Maire Jacques-André · Nationalrat · 2013-11-28
Maire Jacques-André · Nationalrat · Neuenburg · Sozialdemokratische Fraktion · 2013-11-28
Wortprotokoll
Tout a été dit; il est temps peut-être de tenter une brève synthèse à la fin de ce débat.
On peut relever que beaucoup d'entre nous se sont accordés pour dire qu'il n'était pas admissible que plusieurs centaines de milliers de personnes dans notre pays ne puissent pas vivre de leur travail à plein temps - et bien sûr une majorité de femmes se trouvent parmi ces personnes. On peut peut-être aussi citer ici le père du libéralisme, Adam Smith, qui disait lui-même qu'un "homme doit toujours pouvoir vivre de son travail et pouvoir, grâce à son salaire, assurer tout au moins sa subsistance". Ce n'est pas la gauche qui disait ça, c'est Adam Smith lui-même!
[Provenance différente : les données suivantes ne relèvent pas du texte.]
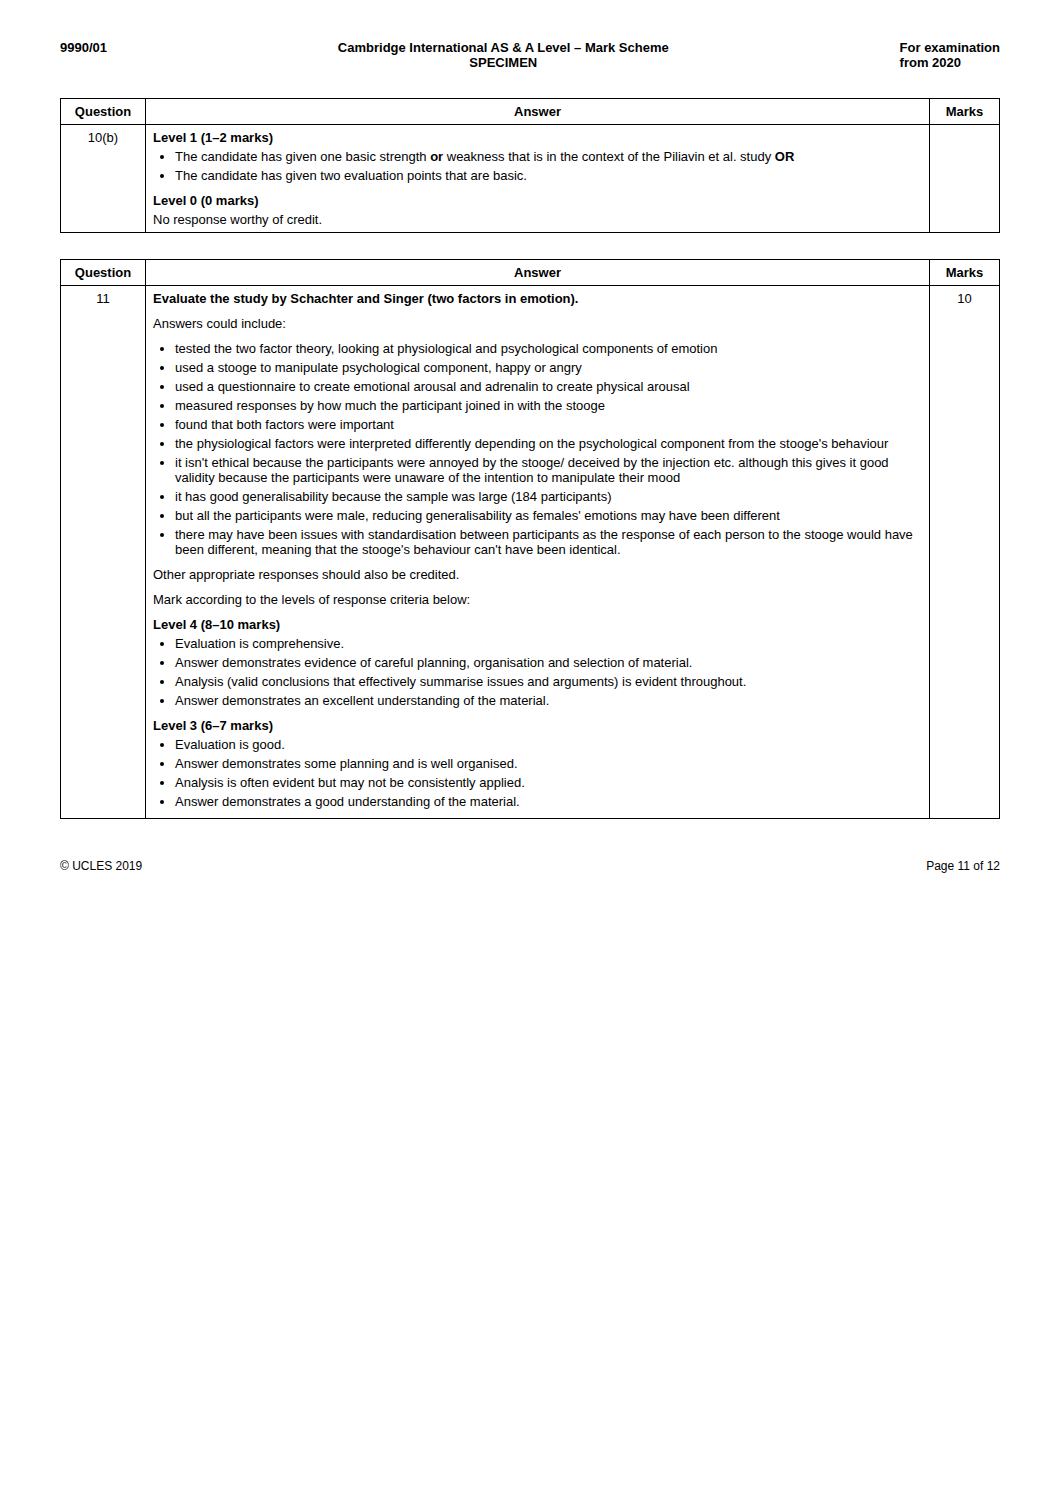9990/01
Cambridge International AS & A Level – Mark Scheme
SPECIMEN
For examination
from 2020
| Question | Answer | Marks |
| --- | --- | --- |
| 10(b) | Level 1 (1–2 marks) The candidate has given one basic strength or weakness that is in the context of the Piliavin et al. study OR The candidate has given two evaluation points that are basic. Level 0 (0 marks) No response worthy of credit. | |
| Question | Answer | Marks |
| --- | --- | --- |
| 11 | Evaluate the study by Schachter and Singer (two factors in emotion). Answers could include: tested the two factor theory, looking at physiological and psychological components of emotion used a stooge to manipulate psychological component, happy or angry used a questionnaire to create emotional arousal and adrenalin to create physical arousal measured responses by how much the participant joined in with the stooge found that both factors were important the physiological factors were interpreted differently depending on the psychological component from the stooge's behaviour it isn't ethical because the participants were annoyed by the stooge/ deceived by the injection etc. although this gives it good validity because the participants were unaware of the intention to manipulate their mood it has good generalisability because the sample was large (184 participants) but all the participants were male, reducing generalisability as females' emotions may have been different there may have been issues with standardisation between participants as the response of each person to the stooge would have been different, meaning that the stooge's behaviour can't have been identical. Other appropriate responses should also be credited. Mark according to the levels of response criteria below: Level 4 (8–10 marks) Evaluation is comprehensive. Answer demonstrates evidence of careful planning, organisation and selection of material. Analysis (valid conclusions that effectively summarise issues and arguments) is evident throughout. Answer demonstrates an excellent understanding of the material. Level 3 (6–7 marks) Evaluation is good. Answer demonstrates some planning and is well organised. Analysis is often evident but may not be consistently applied. Answer demonstrates a good understanding of the material. | 10 |
© UCLES 2019
Page 11 of 12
On a aussi entendu qu'il n'était pas tolérable que ces centaines de milliers de personnes qui travaillent à plein temps doivent être prises en charge par les collectivités publiques grâce à l'aide sociale. En effet, ces personnes, pour pouvoir assurer leur subsistance, ont besoin des collectivités publiques. Encore une fois, cette situation ne peut plus durer. [PAGE 1887]
Alors, que faut-il faire pour mettre fin à cela? La gauche propose une solution, sous la forme de cette initiative. On a entendu en face les adversaires nous dire que notre pays était le champion du dialogue social et qu'il fallait plutôt chercher de ce côté-là. Personnellement, je suis absolument d'accord avec cette proposition. C'est vrai: trouver une solution sous forme de convention collective de travail permet de s'adapter aux régions, de s'adapter aux branches professionnelles. C'est très certainement une solution qui serait beaucoup plus fine dans l'approche du problème. Mais on a aussi relevé au cours du débat que seule une petite moitié des salariés étaient au bénéfice d'une convention collective de travail et que, parmi ces conventions collectives, toutes ne prévoient pas un salaire minimum et que, au total, c'est en fait 40 pour cent environ des travailleurs qui sont au bénéfice d'une garantie d'un salaire minimum dans notre pays. Nous sommes donc très loin d'être les champions des conventions collectives de travail!
Je rappelle juste en passant que, parmi les pays voisins, l'Autriche, par exemple, a un taux de couverture par les CCT de 99 pour cent. A peine plus loin, la Belgique est à 96 pour cent, ou, encore plus loin, la Suède, à 91 pour cent. Ces pays sont donc arrivés à imposer des CCT pratiquement dans tous les domaines.
A titre personnel, j'aimerais vraiment inviter instamment ceux qui ne cessent de dire que c'est par le dialogue et le partenariat social qu'on arrivera à résoudre la question des bas salaires à agir, à faire des propositions concrètes pour que l'on agisse dans les secteurs dans lesquels il n'y a pas de CCT - et ce sont les secteurs évidemment les plus problématiques, soit la vente, l'hôtellerie-restauration, la coiffure, l'agriculture, et j'en passe. On aurait pu s'attendre, dans le cadre de ce très long débat, à entendre quelques propositions dans ce sens. Mais personnellement, je suis vraiment resté sur ma faim: nous arrivons au terme d'un débat bloqué - un dialogue de sourds en quelque sorte -, nous allons vers un vote entendu d'avance, et, encore une fois, nous n'avons pas de solution pour résoudre ce problème - et en particulier pour faire barrage à la sous-enchère salariale.
J'aimerais encore reprendre ce point pour terminer. Nous sommes à la veille de votations très importantes pour l'avenir économique de notre pays, par rapport, en particulier, à la libre circulation des personnes. Si nous ne nous attaquons pas concrètement au problème des bas salaires, de la sous-enchère salariale dans les zones frontalières, je donne peu de chance, personnellement, à la survie de l'Accord sur la libre circulation des personnes. J'aimerais donc lancer un appel aux partisans de la libre circulation, à tous ceux qui sont, comme moi, convaincus qu'elle est nécessaire pour le bien-être économique de notre pays: nous devons impérativement trouver des solutions, faire barrage à ce mouvement de sous-enchère qui risque de provoquer, bien évidemment, le rejet de la libre circulation.
Alors, encore une fois, j'aimerais lancer cet appel aux milieux des employeurs: quel que soit le résultat de la présente initiative en votation populaire, mettons-nous ensemble au travail, cherchons des solutions! Nous devons nous attaquer à ce problème qui est indécent pour la Suisse!